Notice something in the above screenshot?
The PC's language is Hindi. Do you have any idea what this means?
Notice something in the above screenshot?
The PC's language is Hindi. Do you have any idea what this means?
I'll try to answer each section one by one.
First we have:
The text here is: सफल लोगनि which is actually wrong. सफल means successful and लोगनि is a typo of "Login".
The line immediately below it actually do not mean anything; that is, they do not form any sensible words.
Below that, we have a misspelled version of "सुरक्षा कोड". सुरक्षा In Hindi is "Security".

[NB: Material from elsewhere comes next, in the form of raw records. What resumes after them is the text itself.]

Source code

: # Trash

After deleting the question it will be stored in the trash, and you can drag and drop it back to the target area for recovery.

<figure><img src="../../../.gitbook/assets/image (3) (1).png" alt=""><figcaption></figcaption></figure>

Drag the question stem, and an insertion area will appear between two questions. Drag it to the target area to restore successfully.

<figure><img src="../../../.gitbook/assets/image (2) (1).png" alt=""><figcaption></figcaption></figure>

So this can be taken as a loose translation of "Security code".
The button below it also spells लोगनि which again is a typo of "Login".
And the button on the left is "रद्द करे" Which reads "Cancel".
So this is your typical login prompt.
The panel on the right:
Now this is a sort of status table.
Here you can see "ठीक" Which is "OK" in English.
Then we have "रखरखाव " Which is "maintenance", and then we have "चेतावनी " Which is "Warning".
So you can say this is some sort of a status for a system.
Source: I am a Native Hindi/Marathi speaker from India :P
Logni is not a typo here. Let me explain.
In Devnagri script, there is a concept of Typographic Ligatures. Simply speaking that means, under certain cicumstances, a vowel and a consonant character written as say 'ab' will be rendered slightly differently, sometimes in the opposite order.
Here Login (written in Hindi using the Devnagari equivalents of L-G-N-I (that's the spelling)) will be correctly rendered by the display OS (Windows? maybe) as L-G-I-N.
A classic example was pre Jellybean (4.2) Android where Devnagari script (and other similar scripts) could not be rendered correctly due to the same issue. Post 4.2, Android does it right.
Even now, since I am in India, I see image based ads on websites that have the same issue. They have been created in systems without proper Ligature support.